◆ Assignment ◆
Pull every line holding the string "pixels" from the records below.

=== The input ===

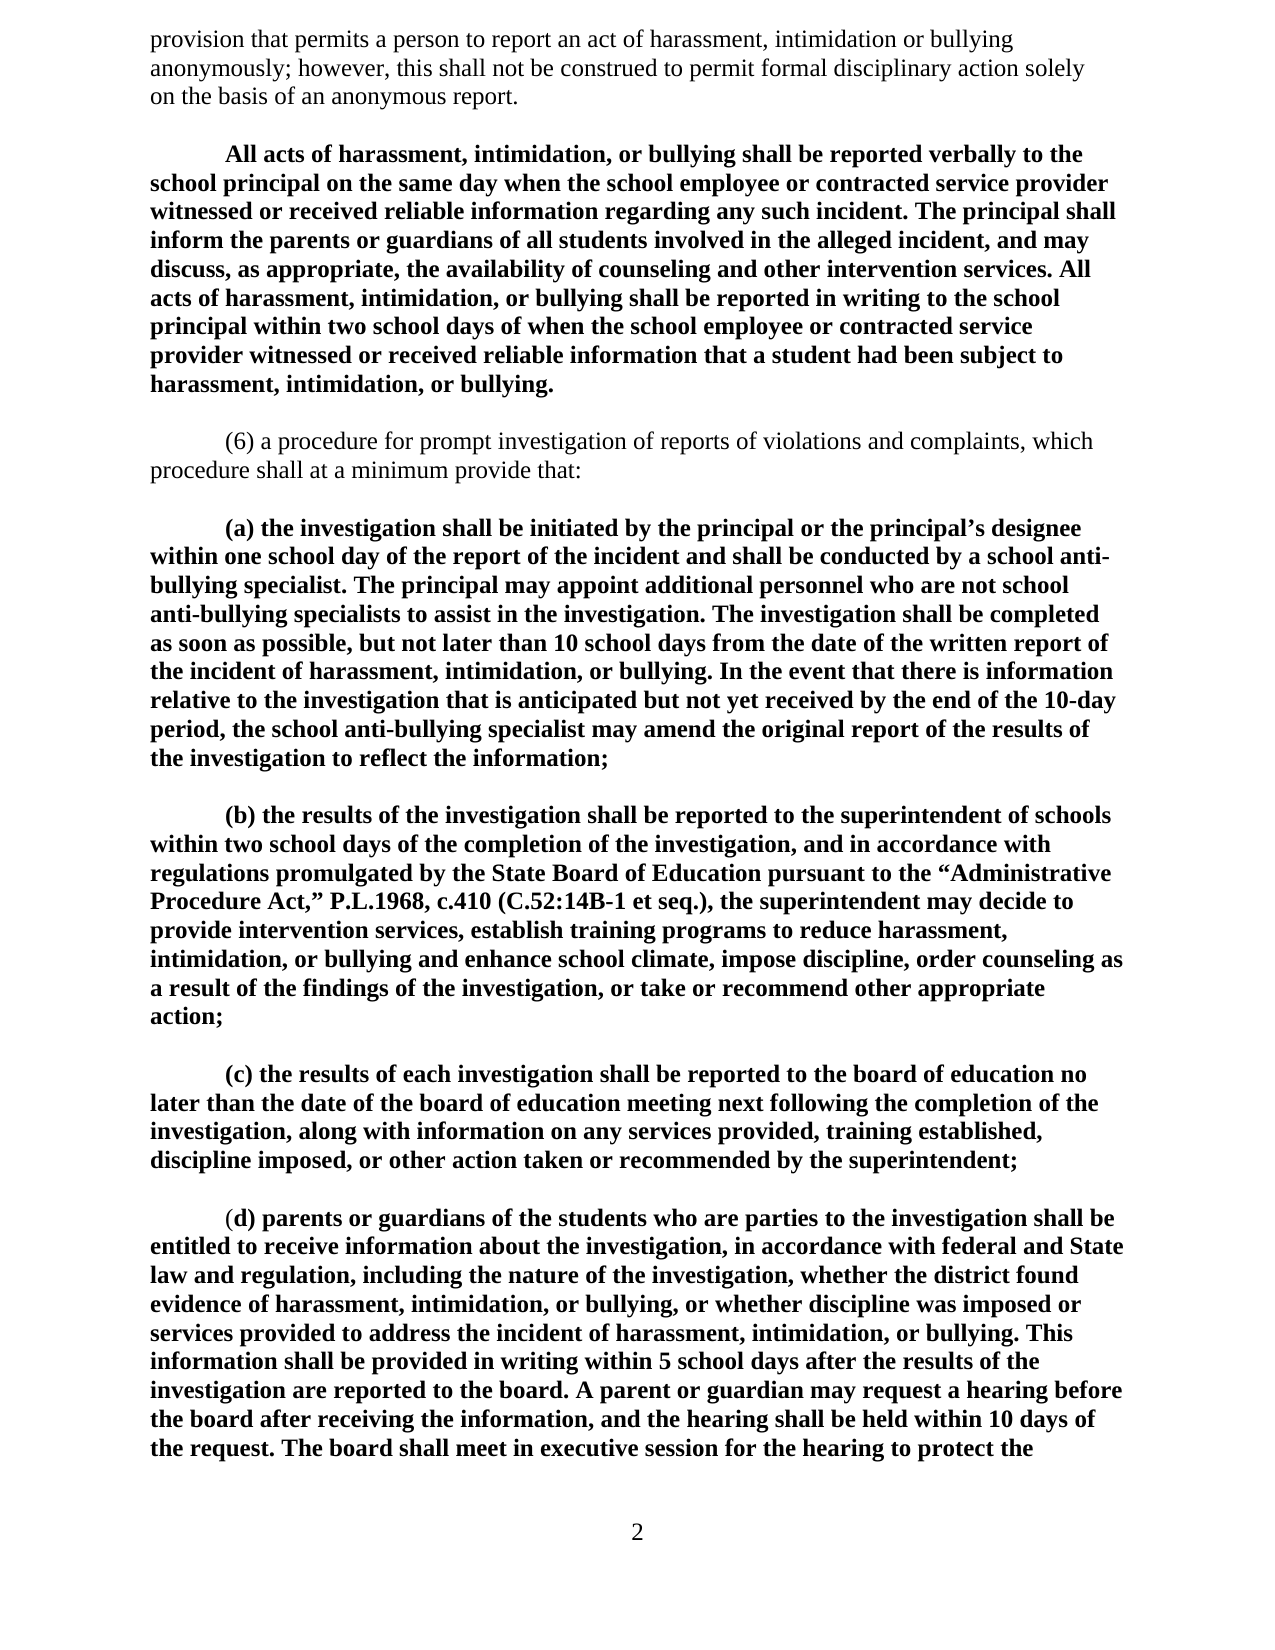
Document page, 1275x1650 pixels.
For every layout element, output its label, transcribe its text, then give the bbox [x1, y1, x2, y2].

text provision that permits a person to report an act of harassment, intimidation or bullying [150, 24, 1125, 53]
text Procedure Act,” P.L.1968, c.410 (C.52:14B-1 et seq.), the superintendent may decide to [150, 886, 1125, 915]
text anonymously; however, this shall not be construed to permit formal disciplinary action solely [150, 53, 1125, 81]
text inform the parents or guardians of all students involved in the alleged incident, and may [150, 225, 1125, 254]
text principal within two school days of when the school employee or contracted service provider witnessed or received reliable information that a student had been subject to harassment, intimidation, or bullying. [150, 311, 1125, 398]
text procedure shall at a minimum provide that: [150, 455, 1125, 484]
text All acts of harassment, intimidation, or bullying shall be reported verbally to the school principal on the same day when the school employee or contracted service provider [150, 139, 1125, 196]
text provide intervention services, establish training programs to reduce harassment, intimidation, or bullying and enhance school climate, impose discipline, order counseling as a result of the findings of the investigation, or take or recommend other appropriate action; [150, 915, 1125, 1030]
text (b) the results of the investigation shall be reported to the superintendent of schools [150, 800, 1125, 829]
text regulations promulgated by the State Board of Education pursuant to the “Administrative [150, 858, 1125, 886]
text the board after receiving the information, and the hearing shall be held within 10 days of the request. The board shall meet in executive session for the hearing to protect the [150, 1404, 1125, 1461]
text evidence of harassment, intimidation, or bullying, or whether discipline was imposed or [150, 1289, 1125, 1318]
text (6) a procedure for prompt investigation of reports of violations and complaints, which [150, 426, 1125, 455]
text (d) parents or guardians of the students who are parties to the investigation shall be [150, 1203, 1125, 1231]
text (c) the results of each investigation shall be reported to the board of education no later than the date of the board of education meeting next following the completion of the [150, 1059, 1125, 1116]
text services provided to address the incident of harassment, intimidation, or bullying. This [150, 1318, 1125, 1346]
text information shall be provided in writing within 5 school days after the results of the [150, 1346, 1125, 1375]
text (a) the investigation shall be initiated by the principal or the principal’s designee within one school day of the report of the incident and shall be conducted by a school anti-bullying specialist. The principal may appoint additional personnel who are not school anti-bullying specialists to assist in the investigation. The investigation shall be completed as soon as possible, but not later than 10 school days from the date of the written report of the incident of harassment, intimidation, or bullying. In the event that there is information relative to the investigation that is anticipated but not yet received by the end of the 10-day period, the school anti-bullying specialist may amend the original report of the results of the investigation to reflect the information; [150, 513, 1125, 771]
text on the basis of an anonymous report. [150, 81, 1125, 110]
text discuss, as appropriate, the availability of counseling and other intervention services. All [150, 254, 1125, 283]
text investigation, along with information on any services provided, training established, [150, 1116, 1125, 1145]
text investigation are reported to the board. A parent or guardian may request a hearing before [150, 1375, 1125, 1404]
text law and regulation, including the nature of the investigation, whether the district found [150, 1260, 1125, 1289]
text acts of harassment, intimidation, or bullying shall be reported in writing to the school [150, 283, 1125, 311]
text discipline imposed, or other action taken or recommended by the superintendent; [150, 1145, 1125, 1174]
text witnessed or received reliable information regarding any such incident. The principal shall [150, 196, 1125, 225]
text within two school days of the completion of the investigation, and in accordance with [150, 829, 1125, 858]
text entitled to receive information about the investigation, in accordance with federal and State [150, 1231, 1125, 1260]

===
=== The input ===

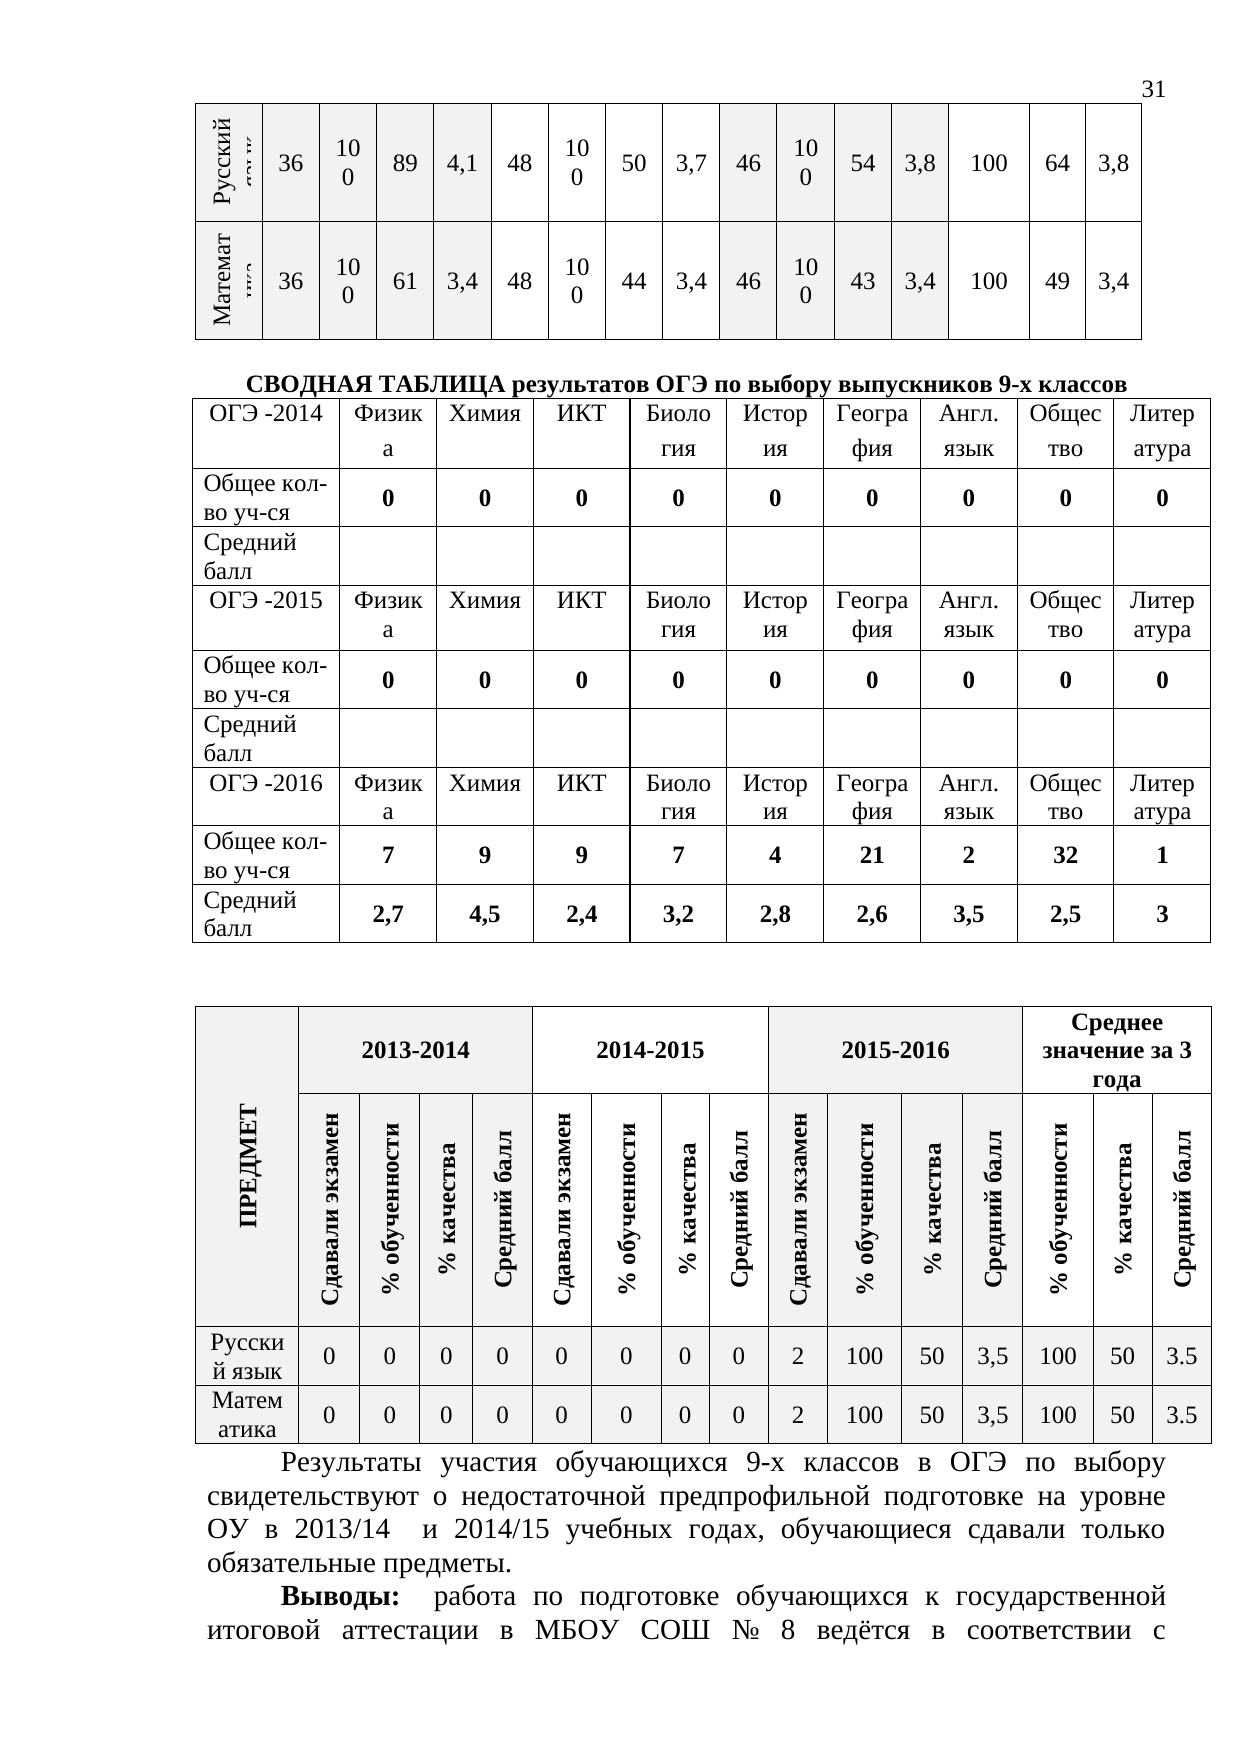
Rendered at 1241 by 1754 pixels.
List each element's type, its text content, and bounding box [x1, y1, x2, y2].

===
=== The input ===

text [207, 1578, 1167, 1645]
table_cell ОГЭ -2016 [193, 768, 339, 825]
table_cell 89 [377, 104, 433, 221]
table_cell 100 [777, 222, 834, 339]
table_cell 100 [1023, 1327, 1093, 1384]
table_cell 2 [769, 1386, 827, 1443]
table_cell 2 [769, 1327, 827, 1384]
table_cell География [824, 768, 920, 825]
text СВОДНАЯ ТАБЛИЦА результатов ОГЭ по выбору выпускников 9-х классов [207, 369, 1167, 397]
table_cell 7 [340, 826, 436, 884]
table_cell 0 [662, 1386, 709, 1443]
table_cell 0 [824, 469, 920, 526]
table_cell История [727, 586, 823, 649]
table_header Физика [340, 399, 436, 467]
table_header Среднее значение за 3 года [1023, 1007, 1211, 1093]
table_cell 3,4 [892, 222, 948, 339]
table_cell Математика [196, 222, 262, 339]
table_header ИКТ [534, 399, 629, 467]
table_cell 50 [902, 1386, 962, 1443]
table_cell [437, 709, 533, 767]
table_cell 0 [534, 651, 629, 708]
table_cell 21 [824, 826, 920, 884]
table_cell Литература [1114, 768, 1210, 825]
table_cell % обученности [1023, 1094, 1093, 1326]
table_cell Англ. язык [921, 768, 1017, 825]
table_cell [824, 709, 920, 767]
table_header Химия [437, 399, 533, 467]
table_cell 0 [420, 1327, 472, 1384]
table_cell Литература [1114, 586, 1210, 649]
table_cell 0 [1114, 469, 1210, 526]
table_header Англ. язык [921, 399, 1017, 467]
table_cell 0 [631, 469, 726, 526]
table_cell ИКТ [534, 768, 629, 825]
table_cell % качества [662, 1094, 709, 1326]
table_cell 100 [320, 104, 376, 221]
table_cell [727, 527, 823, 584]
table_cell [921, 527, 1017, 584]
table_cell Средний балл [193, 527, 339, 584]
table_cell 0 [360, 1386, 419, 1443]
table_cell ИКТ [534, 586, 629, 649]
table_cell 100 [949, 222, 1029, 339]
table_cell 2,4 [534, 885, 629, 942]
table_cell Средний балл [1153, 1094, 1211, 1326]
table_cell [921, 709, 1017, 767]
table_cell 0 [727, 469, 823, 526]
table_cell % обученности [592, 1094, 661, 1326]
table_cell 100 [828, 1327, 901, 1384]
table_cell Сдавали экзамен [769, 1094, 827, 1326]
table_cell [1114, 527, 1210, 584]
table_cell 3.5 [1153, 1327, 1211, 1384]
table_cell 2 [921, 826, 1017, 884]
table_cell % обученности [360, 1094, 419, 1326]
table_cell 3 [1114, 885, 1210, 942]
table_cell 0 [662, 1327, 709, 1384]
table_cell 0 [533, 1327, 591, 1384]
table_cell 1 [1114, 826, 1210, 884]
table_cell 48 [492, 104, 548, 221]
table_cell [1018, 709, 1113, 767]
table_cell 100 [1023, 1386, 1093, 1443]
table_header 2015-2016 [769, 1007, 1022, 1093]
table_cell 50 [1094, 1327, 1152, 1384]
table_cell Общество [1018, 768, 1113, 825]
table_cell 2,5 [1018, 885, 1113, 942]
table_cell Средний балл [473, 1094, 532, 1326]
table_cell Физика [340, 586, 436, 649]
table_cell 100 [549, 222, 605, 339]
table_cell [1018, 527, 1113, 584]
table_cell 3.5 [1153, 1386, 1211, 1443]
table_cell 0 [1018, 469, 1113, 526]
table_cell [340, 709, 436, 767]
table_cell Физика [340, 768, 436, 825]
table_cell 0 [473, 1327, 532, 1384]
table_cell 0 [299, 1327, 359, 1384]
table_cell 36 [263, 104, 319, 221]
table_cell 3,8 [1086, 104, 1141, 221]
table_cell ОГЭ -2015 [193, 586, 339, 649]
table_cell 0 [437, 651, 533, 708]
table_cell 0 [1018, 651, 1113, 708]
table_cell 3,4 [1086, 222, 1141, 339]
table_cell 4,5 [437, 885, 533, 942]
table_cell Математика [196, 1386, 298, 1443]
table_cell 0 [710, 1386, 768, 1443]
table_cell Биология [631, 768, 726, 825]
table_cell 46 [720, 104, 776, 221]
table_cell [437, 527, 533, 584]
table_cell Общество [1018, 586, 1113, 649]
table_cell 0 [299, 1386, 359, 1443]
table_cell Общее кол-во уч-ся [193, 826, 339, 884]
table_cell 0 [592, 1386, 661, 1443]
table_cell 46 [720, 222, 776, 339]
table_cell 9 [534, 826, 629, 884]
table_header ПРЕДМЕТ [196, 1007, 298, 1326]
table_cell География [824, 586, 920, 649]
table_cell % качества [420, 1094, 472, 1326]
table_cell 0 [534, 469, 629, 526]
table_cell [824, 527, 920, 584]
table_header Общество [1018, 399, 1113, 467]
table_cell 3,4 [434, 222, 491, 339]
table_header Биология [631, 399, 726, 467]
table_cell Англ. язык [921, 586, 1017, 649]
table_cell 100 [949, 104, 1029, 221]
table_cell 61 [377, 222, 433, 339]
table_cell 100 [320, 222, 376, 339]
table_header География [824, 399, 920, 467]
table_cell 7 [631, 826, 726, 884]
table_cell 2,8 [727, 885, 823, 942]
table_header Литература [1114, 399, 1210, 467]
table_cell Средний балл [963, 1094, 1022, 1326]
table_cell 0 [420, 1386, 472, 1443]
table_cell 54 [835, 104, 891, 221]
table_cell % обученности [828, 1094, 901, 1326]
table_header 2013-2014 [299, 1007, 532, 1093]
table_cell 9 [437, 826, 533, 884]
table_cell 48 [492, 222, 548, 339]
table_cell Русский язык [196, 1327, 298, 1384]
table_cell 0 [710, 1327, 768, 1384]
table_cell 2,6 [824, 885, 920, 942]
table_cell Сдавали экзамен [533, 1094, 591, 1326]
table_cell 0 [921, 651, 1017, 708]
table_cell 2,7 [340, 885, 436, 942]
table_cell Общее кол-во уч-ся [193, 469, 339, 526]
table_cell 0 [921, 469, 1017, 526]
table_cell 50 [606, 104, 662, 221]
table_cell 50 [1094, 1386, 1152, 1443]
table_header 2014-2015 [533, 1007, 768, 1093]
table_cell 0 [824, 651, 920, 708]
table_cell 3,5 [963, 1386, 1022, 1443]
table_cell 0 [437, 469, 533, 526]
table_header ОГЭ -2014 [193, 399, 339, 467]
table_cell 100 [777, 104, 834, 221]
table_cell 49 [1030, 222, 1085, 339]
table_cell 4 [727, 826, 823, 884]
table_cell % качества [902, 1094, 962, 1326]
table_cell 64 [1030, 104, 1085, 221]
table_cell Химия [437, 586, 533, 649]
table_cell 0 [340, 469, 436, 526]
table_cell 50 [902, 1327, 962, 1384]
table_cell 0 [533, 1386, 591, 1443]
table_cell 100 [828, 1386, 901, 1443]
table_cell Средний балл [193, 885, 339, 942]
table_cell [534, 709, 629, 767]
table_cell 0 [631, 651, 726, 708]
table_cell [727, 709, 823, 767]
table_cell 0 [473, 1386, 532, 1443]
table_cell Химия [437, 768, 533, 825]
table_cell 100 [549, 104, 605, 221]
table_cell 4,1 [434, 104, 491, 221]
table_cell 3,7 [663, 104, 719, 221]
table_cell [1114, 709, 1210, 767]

===

◆ Answer space ◆
Document page, 1275x1650 pixels.
Rendered at 1241 by 1754 pixels.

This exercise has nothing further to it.